Gentle wind, rustling leaves and hen chirps could be heard within the distance, putting the listener within the streets of New York and unmasking AZ’s goal as none aside from the town’s rival gangster rappers. AZ then unleashes an addictive cadence and rhyme scheme.
“Sneak assault, the brand new cats in rap value prime greenback / The truth is, contact mine’s and I am going to react like a Rottweiler,” he warns, satisfyingly timing the final phrase with the track’s first snare hit.
With a fab kick-snare pattern buoying him, AZ makes use of the remainder of his verse to painting himself as a ruthless however well-connected warlord. The following rapper, Cormega, bolts in a few minute and a half into the track. He largely matches AZ’s supply and themes, whereas injecting particular references to Desert Eagle firearms and Dominican cocaine cartels.
It isn’t till Nas’ verse that an actual stylistic change happens.

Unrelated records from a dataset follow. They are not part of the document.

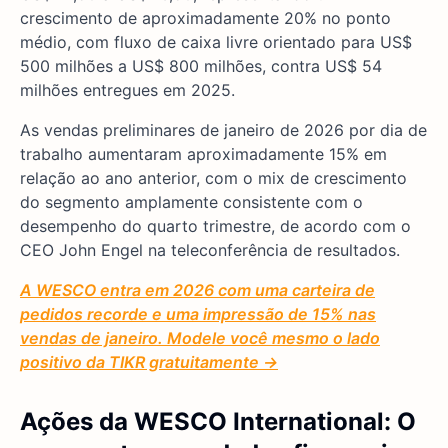
crescimento de aproximadamente 20% no ponto
médio, com fluxo de caixa livre orientado para US$
500 milhões a US$ 800 milhões, contra US$ 54
milhões entregues em 2025.
As vendas preliminares de janeiro de 2026 por dia de
trabalho aumentaram aproximadamente 15% em
relação ao ano anterior, com o mix de crescimento
do segmento amplamente consistente com o
desempenho do quarto trimestre, de acordo com o
CEO John Engel na teleconferência de resultados.
A WESCO entra em 2026 com uma carteira de
pedidos recorde e uma impressão de 15% nas
vendas de janeiro. Modele você mesmo o lado
positivo da TIKR gratuitamente →
Ações da WESCO International: O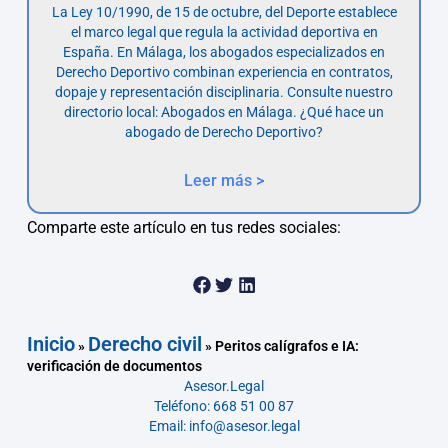
La Ley 10/1990, de 15 de octubre, del Deporte establece
el marco legal que regula la actividad deportiva en
España. En Málaga, los abogados especializados en
Derecho Deportivo combinan experiencia en contratos,
dopaje y representación disciplinaria. Consulte nuestro
directorio local: Abogados en Málaga. ¿Qué hace un
abogado de Derecho Deportivo?
Leer más >
Comparte este artículo en tus redes sociales:
Inicio
Derecho civil
»
»
Peritos calígrafos e IA:
verificación de documentos
Asesor.Legal
Teléfono: 668 51 00 87
Email: info@asesor.legal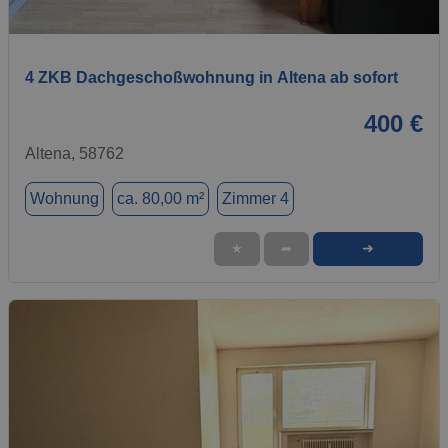
1 / 9
4 ZKB Dachgeschoßwohnung in Altena ab sofort
400 €
Altena, 58762
Wohnung
ca. 80,00 m²
Zimmer 4
➜
★
➦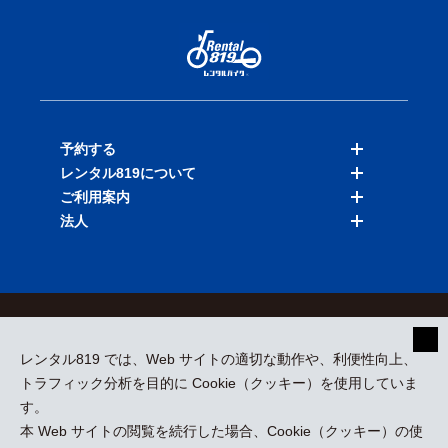
予約する
レンタル819について
バイクを探す
ご利用案内
店舗を探す
料金表
法人
予約履歴
保険と補償
ご利用ガイド
お知らせ
よくある質問
法人向けサービス
加盟ご希望の方
会員規約
プライバシーポリシー
貸渡約款
特定商取引
運営会社
レンタル819 では、Web サイトの適切な動作や、利便性向上、
採用情報
プレスリリース
トラフィック分析を目的に Cookie（クッキー）を使用していま
す。
本 Web サイトの閲覧を続行した場合、Cookie（クッキー）の使
kizuki Rental Service © All Rights Reserved.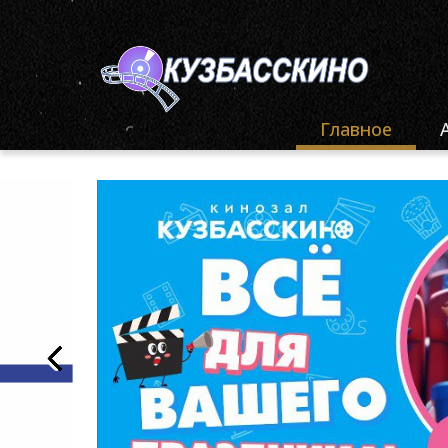
Главное
Ф
«
Ф
«
Ф
«
О
«
К
О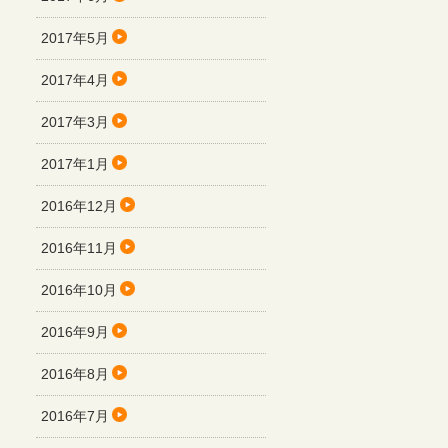
2017年5月
2017年4月
2017年3月
2017年1月
2016年12月
2016年11月
2016年10月
2016年9月
2016年8月
2016年7月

Nas tasks a voice of calm, casually relating the perks of being an Escobar-tier drug kingpin, like Cuban cigars and money with which to bribe federal brokers. He raps, “I shine jewellery, sippin’ on crushed grapes, we lust papes” — whereas AZ and Cormega are portrayed working the streets, Nas is kicking again, sipping wine and taking inventory of his kingdom.
Lastly, it’s Cunning Brown’s activate the mic, wherein she vindicates a reviewer’s remark that if her male contemporaries typify New York Metropolis mobsters, “then Cunning represents the mob spouse that’s much more sinister.”
On “Affirmative Motion,” Cunning exudes a confident swagger, seemingly unintimidated by the pressures of a male-dominated industry. Her lyrics veer from the cryptic — together with the earworm “they reward Allah with visions of Gandhi” — to the scrupulous, at one level documenting the arithmetic of coke-dealing in mind-boggling element. The latter initiative polarized critics upon launch and stays hotly debated — Cunning’s numbers are laborious to comply with, to place it charitably — however her audacity makes the efficiency an in depth second to AZ’s.
Even because the 4 verses range in fashion, the musical basis underlying “Affirmative Motion” stays comparatively fixed, melding a simple bassline and drum sample with a signature melody that twangs all through. The intriguing instrumental works in tandem with The Agency’s storytelling to understand the track’s ambition as a legendary battle for dominance over New York’s streets — starting to finish, it performs like a riveting gangland thriller.
“It Was Written” has an everlasting presence in battle rap. The album’s title was invoked in an notorious lyric by Pusha-T — “it was written like Nas, nevertheless it got here from Quentin” — dissing Drake for allegedly utilizing a ghostwriter. The mandolin sequence on “Affirmative Motion” was in flip reimagined as a sinister guitar melody for Drake’s “Mob Ties,” tapping into the previous track’s mafioso themes.
Regardless of disbanding the group within the late ‘90s, the members of The Agency reunited on Nas’s 2020 album “King’s Illness” for the observe “Full Circle.” Aptly named, the track closes with a shout out to their formative endeavor and “It Was Written” gem: “Basic s—, that is affirmative.”
“The Butterfly Impact” is a column that explores the importance of chosen hip-hop releases from a cultural and musical lens.